Persistent public deficits and rising public debt may, as Thatcher’s economic advisers warned, have adversely affected private investment. The solution was not to revive such investment, but to create conditions in which economic growth no longer depended on it. The economy staged an unprecedentedly long and steady expansion 1993-2007 despite stagnant or falling business investment, and the recent recovery has occurred while UK corporates are hoarding rather than spending their large piles of cash. Economists are still puzzling over how this was achieved, though the falling price of investment-goods (with digitalisation and foreign sourcing) is a likely contributor. Struck by private firms’ reluctance to invest, business leaders who once decried public investment are now beginning to mourn its passing, pointing to a legacy of underfunded and overstretched transport and energy systems, despite a brief upturn in state-financed projects around the Millennium.
Two post-1979 achievements were undoubtedly essential, to ensure that the UK’s low labour productivity and low pay ceased to be an economic problem. The Thatcher governments removed the possibility of sustained employee protest, by restricting trade unions’ power and dismantling the industries in which they could organise most easily. And they removed the constraints on household borrowing, so that low pay no longer blocked the aspiration to buy houses, cars and other increasingly essential household goods. Household borrowing underpinned the 1993-2007 boom, and is essential to today’s recovery, with the ratio of household debt to income forecast by 2019/20 to be well above its seemingly unsustainable 2007 peak.

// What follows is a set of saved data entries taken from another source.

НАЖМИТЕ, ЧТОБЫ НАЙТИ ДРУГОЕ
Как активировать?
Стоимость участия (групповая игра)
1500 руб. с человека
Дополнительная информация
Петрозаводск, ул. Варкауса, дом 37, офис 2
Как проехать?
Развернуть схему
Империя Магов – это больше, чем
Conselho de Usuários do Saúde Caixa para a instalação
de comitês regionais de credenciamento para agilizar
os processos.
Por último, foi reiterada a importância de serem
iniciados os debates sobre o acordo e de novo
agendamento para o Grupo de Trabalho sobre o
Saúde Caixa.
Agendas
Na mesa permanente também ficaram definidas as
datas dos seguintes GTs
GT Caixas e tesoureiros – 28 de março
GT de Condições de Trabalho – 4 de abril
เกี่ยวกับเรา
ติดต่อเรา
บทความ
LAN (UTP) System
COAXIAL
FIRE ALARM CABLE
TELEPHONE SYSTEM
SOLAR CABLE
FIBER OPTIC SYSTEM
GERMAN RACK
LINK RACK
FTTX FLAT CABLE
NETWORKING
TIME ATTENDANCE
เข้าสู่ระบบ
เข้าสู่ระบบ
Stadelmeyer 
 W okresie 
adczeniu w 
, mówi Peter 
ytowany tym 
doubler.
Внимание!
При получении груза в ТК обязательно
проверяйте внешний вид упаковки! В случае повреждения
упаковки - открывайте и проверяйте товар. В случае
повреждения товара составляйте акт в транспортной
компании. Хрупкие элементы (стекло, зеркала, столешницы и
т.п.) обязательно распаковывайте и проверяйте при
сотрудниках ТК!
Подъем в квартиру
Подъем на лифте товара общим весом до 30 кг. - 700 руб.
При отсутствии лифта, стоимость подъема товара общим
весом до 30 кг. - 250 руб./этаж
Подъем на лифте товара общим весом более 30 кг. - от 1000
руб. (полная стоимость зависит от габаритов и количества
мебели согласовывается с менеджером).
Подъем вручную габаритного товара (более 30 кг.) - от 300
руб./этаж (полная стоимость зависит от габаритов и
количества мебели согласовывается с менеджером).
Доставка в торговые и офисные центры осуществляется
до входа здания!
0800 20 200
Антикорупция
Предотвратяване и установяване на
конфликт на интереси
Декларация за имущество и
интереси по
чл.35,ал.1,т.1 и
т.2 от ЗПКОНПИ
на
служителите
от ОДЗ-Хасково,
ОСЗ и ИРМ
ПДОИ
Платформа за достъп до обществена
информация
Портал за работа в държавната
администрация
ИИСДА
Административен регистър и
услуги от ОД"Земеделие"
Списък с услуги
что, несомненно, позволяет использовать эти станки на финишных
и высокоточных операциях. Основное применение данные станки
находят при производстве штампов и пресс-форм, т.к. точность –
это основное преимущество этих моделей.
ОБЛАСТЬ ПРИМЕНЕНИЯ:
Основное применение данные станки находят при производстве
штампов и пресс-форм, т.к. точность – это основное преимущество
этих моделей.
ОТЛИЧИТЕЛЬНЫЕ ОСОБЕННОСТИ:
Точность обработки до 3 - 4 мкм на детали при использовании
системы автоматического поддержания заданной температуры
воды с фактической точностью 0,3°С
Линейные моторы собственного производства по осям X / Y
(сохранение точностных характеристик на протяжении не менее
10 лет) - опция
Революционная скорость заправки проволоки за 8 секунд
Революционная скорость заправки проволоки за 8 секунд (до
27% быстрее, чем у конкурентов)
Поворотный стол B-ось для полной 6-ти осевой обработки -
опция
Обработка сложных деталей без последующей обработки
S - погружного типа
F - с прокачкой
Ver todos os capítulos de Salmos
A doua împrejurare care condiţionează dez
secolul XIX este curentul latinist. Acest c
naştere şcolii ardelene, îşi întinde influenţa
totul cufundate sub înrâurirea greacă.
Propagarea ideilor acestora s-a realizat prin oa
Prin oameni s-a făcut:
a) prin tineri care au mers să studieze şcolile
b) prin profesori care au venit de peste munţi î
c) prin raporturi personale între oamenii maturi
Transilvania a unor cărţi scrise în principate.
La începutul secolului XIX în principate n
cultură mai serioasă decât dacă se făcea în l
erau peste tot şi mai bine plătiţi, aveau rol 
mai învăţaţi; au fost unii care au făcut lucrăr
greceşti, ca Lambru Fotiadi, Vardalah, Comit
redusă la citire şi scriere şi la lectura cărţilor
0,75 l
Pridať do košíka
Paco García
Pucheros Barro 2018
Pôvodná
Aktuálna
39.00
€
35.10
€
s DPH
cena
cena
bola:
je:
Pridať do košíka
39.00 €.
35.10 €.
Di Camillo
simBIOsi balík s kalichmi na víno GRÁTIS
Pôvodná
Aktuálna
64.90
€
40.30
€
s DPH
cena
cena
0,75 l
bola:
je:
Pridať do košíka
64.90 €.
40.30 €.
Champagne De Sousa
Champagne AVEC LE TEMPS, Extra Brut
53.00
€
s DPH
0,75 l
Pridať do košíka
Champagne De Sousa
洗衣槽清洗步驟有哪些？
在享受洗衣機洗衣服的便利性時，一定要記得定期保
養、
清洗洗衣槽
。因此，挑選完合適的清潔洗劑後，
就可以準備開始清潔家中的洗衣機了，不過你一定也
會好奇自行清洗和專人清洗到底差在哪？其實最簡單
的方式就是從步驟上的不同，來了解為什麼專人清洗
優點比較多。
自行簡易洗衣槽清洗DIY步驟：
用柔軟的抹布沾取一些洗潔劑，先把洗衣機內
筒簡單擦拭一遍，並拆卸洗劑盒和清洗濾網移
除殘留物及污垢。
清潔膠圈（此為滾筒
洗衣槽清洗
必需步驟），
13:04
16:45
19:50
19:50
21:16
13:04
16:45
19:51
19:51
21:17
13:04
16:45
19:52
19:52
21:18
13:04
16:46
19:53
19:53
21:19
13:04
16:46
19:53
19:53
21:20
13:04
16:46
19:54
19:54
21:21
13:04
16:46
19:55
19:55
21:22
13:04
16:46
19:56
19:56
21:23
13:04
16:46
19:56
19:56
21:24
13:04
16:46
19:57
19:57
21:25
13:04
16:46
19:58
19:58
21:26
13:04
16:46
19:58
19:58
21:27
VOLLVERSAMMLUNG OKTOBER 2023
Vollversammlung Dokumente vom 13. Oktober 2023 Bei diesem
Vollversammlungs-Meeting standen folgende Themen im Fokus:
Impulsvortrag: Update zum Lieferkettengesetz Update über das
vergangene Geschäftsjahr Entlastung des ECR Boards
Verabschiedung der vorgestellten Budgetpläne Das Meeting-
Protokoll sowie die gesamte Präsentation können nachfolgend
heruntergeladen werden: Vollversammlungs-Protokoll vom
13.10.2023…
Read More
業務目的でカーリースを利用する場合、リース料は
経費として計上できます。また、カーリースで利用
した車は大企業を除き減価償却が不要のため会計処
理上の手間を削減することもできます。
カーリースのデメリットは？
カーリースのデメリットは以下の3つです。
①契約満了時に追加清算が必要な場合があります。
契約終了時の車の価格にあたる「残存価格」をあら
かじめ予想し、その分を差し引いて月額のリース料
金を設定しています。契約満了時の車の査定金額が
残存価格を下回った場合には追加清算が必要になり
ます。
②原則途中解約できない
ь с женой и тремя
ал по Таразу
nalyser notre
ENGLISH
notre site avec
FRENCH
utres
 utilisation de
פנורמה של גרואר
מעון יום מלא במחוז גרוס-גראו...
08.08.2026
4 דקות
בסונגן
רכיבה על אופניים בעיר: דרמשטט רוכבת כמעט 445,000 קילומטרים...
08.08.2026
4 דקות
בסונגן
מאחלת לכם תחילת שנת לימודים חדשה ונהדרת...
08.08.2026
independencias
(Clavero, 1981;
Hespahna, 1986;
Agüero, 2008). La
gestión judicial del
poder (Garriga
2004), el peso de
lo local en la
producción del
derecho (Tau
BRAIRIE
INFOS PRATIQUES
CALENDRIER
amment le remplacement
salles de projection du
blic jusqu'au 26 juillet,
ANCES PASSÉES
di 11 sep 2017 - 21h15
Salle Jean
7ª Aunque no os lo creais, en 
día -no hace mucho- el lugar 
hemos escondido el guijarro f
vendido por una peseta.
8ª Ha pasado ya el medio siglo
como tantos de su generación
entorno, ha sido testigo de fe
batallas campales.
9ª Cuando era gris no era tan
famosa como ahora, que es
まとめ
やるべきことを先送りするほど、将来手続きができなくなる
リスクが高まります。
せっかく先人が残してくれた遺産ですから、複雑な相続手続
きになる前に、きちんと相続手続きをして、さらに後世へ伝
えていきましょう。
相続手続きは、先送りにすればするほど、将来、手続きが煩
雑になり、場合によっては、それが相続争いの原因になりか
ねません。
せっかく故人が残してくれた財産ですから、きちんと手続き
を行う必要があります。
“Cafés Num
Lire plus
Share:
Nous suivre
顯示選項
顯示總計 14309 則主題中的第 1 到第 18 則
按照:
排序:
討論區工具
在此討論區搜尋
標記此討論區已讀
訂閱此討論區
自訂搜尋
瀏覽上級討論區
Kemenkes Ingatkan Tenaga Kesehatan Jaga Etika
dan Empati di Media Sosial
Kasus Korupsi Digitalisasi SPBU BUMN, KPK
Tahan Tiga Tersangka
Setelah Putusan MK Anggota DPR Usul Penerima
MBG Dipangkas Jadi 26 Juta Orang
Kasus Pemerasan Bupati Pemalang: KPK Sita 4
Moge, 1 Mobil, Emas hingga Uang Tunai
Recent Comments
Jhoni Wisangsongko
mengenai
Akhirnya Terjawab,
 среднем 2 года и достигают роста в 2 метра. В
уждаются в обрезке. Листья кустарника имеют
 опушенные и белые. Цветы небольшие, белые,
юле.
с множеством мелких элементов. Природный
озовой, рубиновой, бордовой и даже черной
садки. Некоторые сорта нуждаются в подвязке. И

The reliance of today’s recovery on consumption, and of consumption on household borrowing, now concerns the Confederation of British Industry as well as for charities now grappling the social consequences of consumer debt. But it also helps to explain why the strikes and riots that peppered the 1970s have disappeared since the 1980s, despite the underlying economic imbalances persisting. Tax cuts allowed richer households to keep more of their money, while financial deregulation has enabled the rest to get by with less. Whereas voters once had to look to governments to borrow-and-spend their way out of recession, they are now allowed to do this for themselves.